To-do item: Each line below from the one containing "G04 Created by" through the one containing "X163834000Y-110441000D03*" is to be given again exactly, and no line outside that span.

^^^^^^^^^^^^^^^^

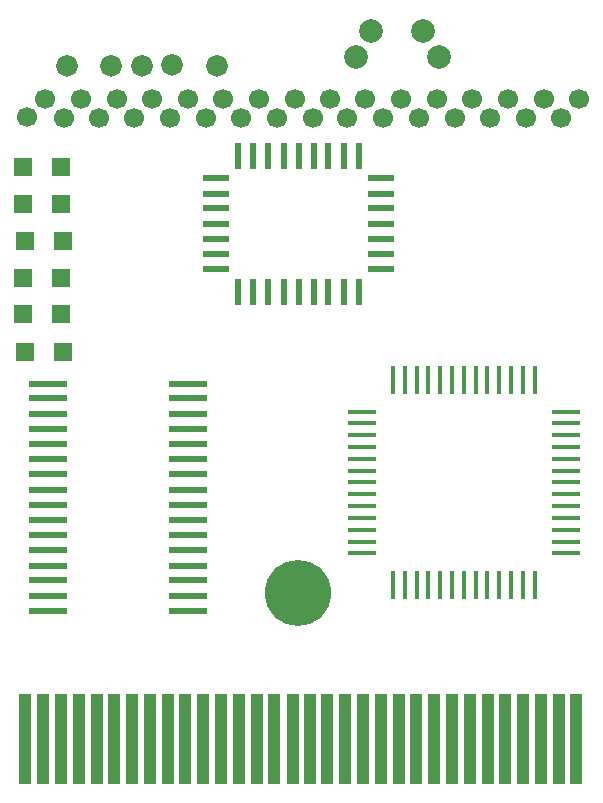
<source format=gbr>
%TF.GenerationSoftware,KiCad,Pcbnew,(6.0.2)*%
%TF.CreationDate,2022-10-22T11:53:18-05:00*%
%TF.ProjectId,REF1222 Optimized,52454631-3232-4322-904f-7074696d697a,rev?*%
%TF.SameCoordinates,Original*%
%TF.FileFunction,Soldermask,Top*%
%TF.FilePolarity,Negative*%
%FSLAX46Y46*%
G04 Gerber Fmt 4.6, Leading zero omitted, Abs format (unit mm)*
G04 Created by KiCad (PCBNEW (6.0.2)) date 2022-10-22 11:53:18*
%MOMM*%
%LPD*%
G01*
G04 APERTURE LIST*
%ADD10O,2.460000X0.360000*%
%ADD11O,0.360000X2.460000*%
%ADD12R,1.500000X1.500000*%
%ADD13C,1.700000*%
%ADD14R,1.030000X7.580000*%
%ADD15C,5.600000*%
%ADD16R,2.220000X0.600000*%
%ADD17R,0.600000X2.220000*%
%ADD18C,2.000000*%
%ADD19C,1.830000*%
%ADD20R,3.250000X0.600000*%
G04 APERTURE END LIST*
D10*
%TO.C,U3*%
X150184000Y-95791000D03*
X150184000Y-96791000D03*
X150184000Y-97791000D03*
X150184000Y-98791000D03*
X150184000Y-99791000D03*
X150184000Y-100791000D03*
X150184000Y-101791000D03*
X150184000Y-102791000D03*
X150184000Y-103791000D03*
X150184000Y-104791000D03*
X150184000Y-105791000D03*
X150184000Y-106791000D03*
X150184000Y-107791000D03*
D11*
X152834000Y-110441000D03*
X153834000Y-110441000D03*
X154834000Y-110441000D03*
X155834000Y-110441000D03*
X156834000Y-110441000D03*
X157834000Y-110441000D03*
X158834000Y-110441000D03*
X159834000Y-110441000D03*
X160834000Y-110441000D03*
X161834000Y-110441000D03*
X162834000Y-110441000D03*
X163834000Y-110441000D03*
X164834000Y-110441000D03*
D10*
X167484000Y-107791000D03*
X167484000Y-106791000D03*
X167484000Y-105791000D03*
X167484000Y-104791000D03*
X167484000Y-103791000D03*
X167484000Y-102791000D03*
X167484000Y-101791000D03*
X167484000Y-100791000D03*
X167484000Y-99791000D03*
X167484000Y-98791000D03*
X167484000Y-97791000D03*
X167484000Y-96791000D03*
X167484000Y-95791000D03*
D11*
X164834000Y-93141000D03*
X163834000Y-93141000D03*
X162834000Y-93141000D03*
X161834000Y-93141000D03*
X160834000Y-93141000D03*
X159834000Y-93141000D03*
X158834000Y-93141000D03*
X157834000Y-93141000D03*
X156834000Y-93141000D03*
X155834000Y-93141000D03*
X154834000Y-93141000D03*
X153834000Y-93141000D03*
X152834000Y-93141000D03*
%TD*%
D12*
%TO.C,R1*%
X121529500Y-78239000D03*
X124746500Y-78241000D03*
%TD*%
D13*
%TO.C,J2*%
X168562000Y-69352000D03*
X167054000Y-70902000D03*
X165586000Y-69347000D03*
X164080000Y-70903000D03*
X162568000Y-69354000D03*
X161064000Y-70903000D03*
X159555000Y-69353000D03*
X158085000Y-70902000D03*
X156542000Y-69354000D03*
X155030000Y-70902000D03*
X153523000Y-69352000D03*
X152014000Y-70902000D03*
X150507000Y-69353000D03*
X148960000Y-70900000D03*
X147530000Y-69352000D03*
X146022000Y-70899000D03*
X144513000Y-69312300D03*
X143004800Y-70899800D03*
X141498000Y-69311000D03*
X139988600Y-70899800D03*
X138482000Y-69314000D03*
X137015000Y-70899000D03*
X135464200Y-69312300D03*
X133915000Y-70899000D03*
X132449000Y-69311000D03*
X130938000Y-70901000D03*
X129427000Y-69349000D03*
X127923000Y-70898000D03*
X126453000Y-69350000D03*
X124949000Y-70902000D03*
X123401000Y-69351000D03*
X121890000Y-70859000D03*
%TD*%
D12*
%TO.C,C2*%
X121654000Y-81335000D03*
X124871000Y-81337000D03*
%TD*%
%TO.C,R2*%
X121533000Y-84511000D03*
X124750000Y-84513000D03*
%TD*%
%TO.C,C1*%
X121532500Y-75063000D03*
X124749500Y-75065000D03*
%TD*%
D14*
%TO.C,J1*%
X121694000Y-123521000D03*
X123237000Y-123521000D03*
X124744000Y-123516000D03*
X126254000Y-123512000D03*
X127761000Y-123512000D03*
X129232000Y-123512000D03*
X130739000Y-123512000D03*
X132245000Y-123512000D03*
X133752000Y-123494000D03*
X135258000Y-123504000D03*
X136765000Y-123504000D03*
X138272000Y-123516000D03*
X139790000Y-123516000D03*
X141294000Y-123521000D03*
X142801000Y-123521000D03*
X144344000Y-123521000D03*
X145815000Y-123521000D03*
X147286000Y-123521000D03*
X148811000Y-123521000D03*
X150301000Y-123511000D03*
X151808000Y-123511000D03*
X153315000Y-123511000D03*
X154822000Y-123511000D03*
X156339000Y-123509000D03*
X157846000Y-123509000D03*
X159389000Y-123520000D03*
X160872000Y-123520000D03*
X162362000Y-123503000D03*
X163881000Y-123503000D03*
X165340000Y-123503000D03*
X166859000Y-123515000D03*
X168366000Y-123515000D03*
%TD*%
D15*
%TO.C,Hole*%
X144792000Y-111181000D03*
%TD*%
D16*
%TO.C,U1*%
X151845000Y-79900000D03*
X151842000Y-78589000D03*
X151845000Y-77362000D03*
X151845000Y-76044000D03*
D17*
X149943000Y-74148000D03*
X148673000Y-74143000D03*
X147362000Y-74145000D03*
X146130000Y-74143000D03*
X144866000Y-74143000D03*
X143590000Y-74143000D03*
X142280000Y-74148000D03*
X141012000Y-74145000D03*
X139740000Y-74145000D03*
D16*
X137835000Y-76050000D03*
X137837000Y-77359000D03*
X137835000Y-78587000D03*
X137835000Y-79900000D03*
X137835000Y-81167000D03*
X137835000Y-82478000D03*
X137835000Y-83747000D03*
D17*
X139741000Y-85653000D03*
X141013000Y-85653000D03*
X142285000Y-85654000D03*
X143590000Y-85654000D03*
X144859000Y-85654000D03*
X146131000Y-85654000D03*
X147363000Y-85653000D03*
X148670000Y-85655000D03*
X149942000Y-85651000D03*
D16*
X151845000Y-83746000D03*
X151845000Y-82483000D03*
X151845000Y-81206000D03*
%TD*%
D12*
%TO.C,C3*%
X121652000Y-90739000D03*
X124869000Y-90741000D03*
%TD*%
D18*
%TO.C,SW1*%
X149668800Y-65737400D03*
X150942800Y-63553400D03*
X155383800Y-63557400D03*
X156693800Y-65742400D03*
%TD*%
D12*
%TO.C,R3*%
X121530000Y-87565000D03*
X124747000Y-87567000D03*
%TD*%
D19*
%TO.C,J3*%
X128995000Y-66492000D03*
X131573000Y-66489000D03*
X134116000Y-66484000D03*
X125222000Y-66490000D03*
X137966000Y-66491000D03*
%TD*%
D20*
%TO.C,U2*%
X135456000Y-112652000D03*
X135452000Y-111377000D03*
X135457000Y-110072000D03*
X135453000Y-108843000D03*
X135450000Y-107529000D03*
X135458000Y-106216000D03*
X135451000Y-104948000D03*
X135455000Y-103679000D03*
X135455000Y-102409000D03*
X135455000Y-101102000D03*
X135455000Y-99786000D03*
X135455000Y-98522000D03*
X135455000Y-97247000D03*
X135455000Y-95983000D03*
X135451000Y-94674000D03*
X135459000Y-93439000D03*
X123585000Y-93437000D03*
X123585000Y-94669000D03*
X123585000Y-95978000D03*
X123585000Y-97250000D03*
X123585000Y-98520000D03*
X123585000Y-99786000D03*
X123585000Y-101100000D03*
X123589000Y-102407000D03*
X123585000Y-103679000D03*
X123589000Y-104952000D03*
X123589000Y-106220000D03*
X123585000Y-107528000D03*
X123585000Y-108842000D03*
X123592000Y-110070000D03*
X123589000Y-111376000D03*
X123585000Y-112651000D03*
%TD*%
M02*

</source>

^^^^^^^^^^^^^^^^

Output of the task:
G04 Created by KiCad (PCBNEW (6.0.2)) date 2022-10-22 11:53:18*
%MOMM*%
%LPD*%
G01*
G04 APERTURE LIST*
%ADD10O,2.460000X0.360000*%
%ADD11O,0.360000X2.460000*%
%ADD12R,1.500000X1.500000*%
%ADD13C,1.700000*%
%ADD14R,1.030000X7.580000*%
%ADD15C,5.600000*%
%ADD16R,2.220000X0.600000*%
%ADD17R,0.600000X2.220000*%
%ADD18C,2.000000*%
%ADD19C,1.830000*%
%ADD20R,3.250000X0.600000*%
G04 APERTURE END LIST*
D10*
%TO.C,U3*%
X150184000Y-95791000D03*
X150184000Y-96791000D03*
X150184000Y-97791000D03*
X150184000Y-98791000D03*
X150184000Y-99791000D03*
X150184000Y-100791000D03*
X150184000Y-101791000D03*
X150184000Y-102791000D03*
X150184000Y-103791000D03*
X150184000Y-104791000D03*
X150184000Y-105791000D03*
X150184000Y-106791000D03*
X150184000Y-107791000D03*
D11*
X152834000Y-110441000D03*
X153834000Y-110441000D03*
X154834000Y-110441000D03*
X155834000Y-110441000D03*
X156834000Y-110441000D03*
X157834000Y-110441000D03*
X158834000Y-110441000D03*
X159834000Y-110441000D03*
X160834000Y-110441000D03*
X161834000Y-110441000D03*
X162834000Y-110441000D03*
X163834000Y-110441000D03*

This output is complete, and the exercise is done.